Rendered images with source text
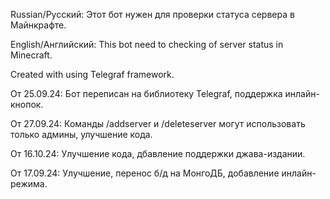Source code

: Russian/Русский: Этот бот нужен для проверки статуса сервера в Майнкрафте.

English/Английский: This bot need to checking of server status in Minecraft.

Created with using Telegraf framework.

От 25.09.24:
Бот переписан на библиотеку Telegraf, поддержка инлайн-кнопок.

От 27.09.24:
Команды /addserver и /deleteserver могут использовать только админы, улучшение кода.

От 16.10.24:
Улучшение кода, дбавление поддержки джава-издании.

От 17.09.24:
Улучшение, перенос б/д на МонгоДБ, добавление инлайн-режима.
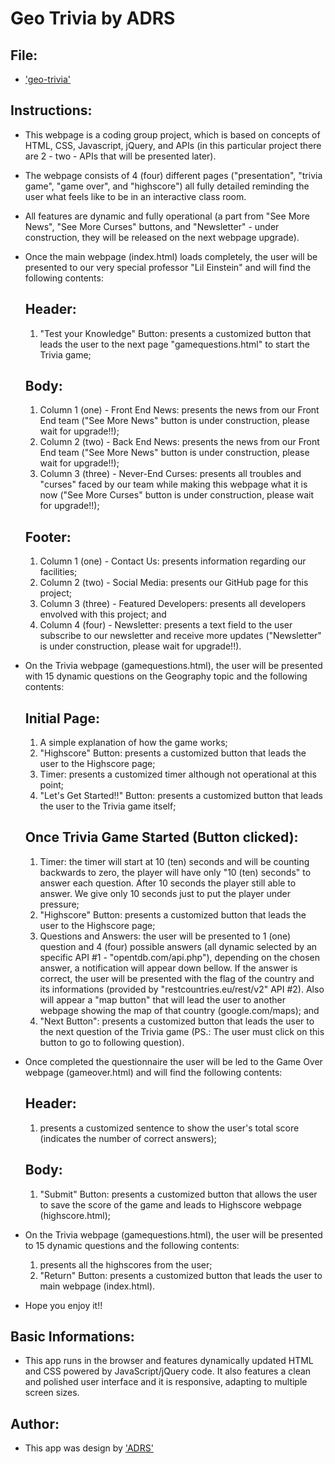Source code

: # Geo Trivia by ADRS

## File:

* ['geo-trivia'](https://dasloinc.github.io/index.html)


## Instructions:

* This webpage is a coding group project, which is based on concepts of HTML, CSS, Javascript, jQuery, and APIs (in this particular project there are 2 - two - APIs that will be presented later).

* The webpage consists of 4 (four) different pages ("presentation", "trivia game", "game over", and "highscore") all fully detailed reminding the user what feels like to be in an interactive class room.

* All features are dynamic and fully operational (a part from "See More News", "See More Curses" buttons, and "Newsletter" - under construction, they will be released on the next webpage upgrade).

* Once the main webpage (index.html) loads completely, the user will be presented to our very special professor "Lil Einstein" and will find the following contents:
    ## Header:
    1. "Test your Knowledge" Button: presents a customized button that leads the user to the next page "gamequestions.html" to start the Trivia game;
    ## Body:
    1. Column 1 (one) - Front End News: presents the news from our Front End team ("See More News" button is under construction, please wait for upgrade!!);
    2. Column 2 (two) - Back End News: presents the news from our Front End team ("See More News" button is under construction, please wait for upgrade!!); 
    3. Column 3 (three) - Never-End Curses: presents all troubles and "curses" faced by our team while making this webpage what it is now ("See More Curses" button is under construction, please wait for upgrade!!); 
    ## Footer:
    1. Column 1 (one) - Contact Us: presents information regarding our facilities;
    2. Column 2 (two) - Social Media: presents our GitHub page for this project;
    3. Column 3 (three) - Featured Developers: presents all developers envolved with this project; and
    4. Column 4 (four) - Newsletter: presents a text field to the user subscribe to our newsletter and receive more updates ("Newsletter" is under construction, please wait for upgrade!!).

* On the Trivia webpage (gamequestions.html), the user will be  presented with 15 dynamic questions on the Geography topic and the following contents:
    ## Initial Page:
    1. A simple explanation of how the game works; 
    2. "Highscore" Button: presents a customized button that leads the user to the Highscore page;
    3. Timer: presents a customized timer although not operational at this point;
    4. "Let's Get Started!!" Button: presents a customized button that leads the user to the Trivia game itself;
    ## Once Trivia Game Started (Button clicked):
    1. Timer: the timer will start at 10 (ten) seconds and will be counting backwards to zero, the player will have only "10 (ten) seconds" to answer each question. After 10 seconds the player still able to answer. We give only 10 seconds just to put the player under pressure;
    2. "Highscore" Button: presents a customized button that leads the user to the Highscore page; 
    3. Questions and Answers: the user will be presented to 1 (one) question and 4 (four) possible answers (all dynamic selected by an specific API #1 - "opentdb.com/api.php"), depending on the chosen answer, a notification will appear down bellow. If the answer is correct, the user will be presented with the flag of the country and its informations (provided by "restcountries.eu/rest/v2" API #2). Also will appear a "map button" that will lead the user to another webpage showing the map of that country (google.com/maps); and
    4. "Next Button": presents a customized button that leads the user to the next question of the Trivia game (PS.: The user must click on this button to go to following question).

* Once completed the questionnaire the user will be led to the Game Over webpage (gameover.html) and will find the following contents:
    ## Header:
    1. presents a customized sentence to show the user's total score (indicates the number of correct answers);
    ## Body:
    1. "Submit" Button: presents a customized button that allows the user to save the score of the game and leads to Highscore webpage (highscore.html);

* On the Trivia webpage (gamequestions.html), the user will be presented to 15 dynamic questions and the following contents:
    1. presents all the highscores from the user;
    2. "Return" Button: presents a customized button that leads the user to main webpage (index.html).

* Hope you enjoy it!!


## Basic Informations: 

* This app runs in the browser and features dynamically updated HTML and CSS powered by JavaScript/jQuery code. It also features a clean and polished user interface and it is responsive, adapting to multiple screen sizes.


## Author:
* This app was design by ['ADRS'](Anson-Daniel-Rodrigo-Sophorn)

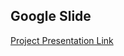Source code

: ## Google Slide
[Project Presentation Link](https://docs.google.com/presentation/d/1A9ZJWv9GgSiIDvecOrH988I6MVIaCp1PZ4Ydbk9cbjI/edit?usp=sharing)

▸ What to work on
The required answer is the lines from the one that contains "you enjoy it!!" through the last line of the records, restated word for word, with every picture dropped.

▸ Solved exercise
* Hope you enjoy it!!


## Basic Informations: 

* This app runs in the browser and features dynamically updated HTML and CSS powered by JavaScript/jQuery code. It also features a clean and polished user interface and it is responsive, adapting to multiple screen sizes.


## Author:
* This app was design by ['ADRS'](Anson-Daniel-Rodrigo-Sophorn)

Source code

: ## Google Slide
[Project Presentation Link](https://docs.google.com/presentation/d/1A9ZJWv9GgSiIDvecOrH988I6MVIaCp1PZ4Ydbk9cbjI/edit?usp=sharing)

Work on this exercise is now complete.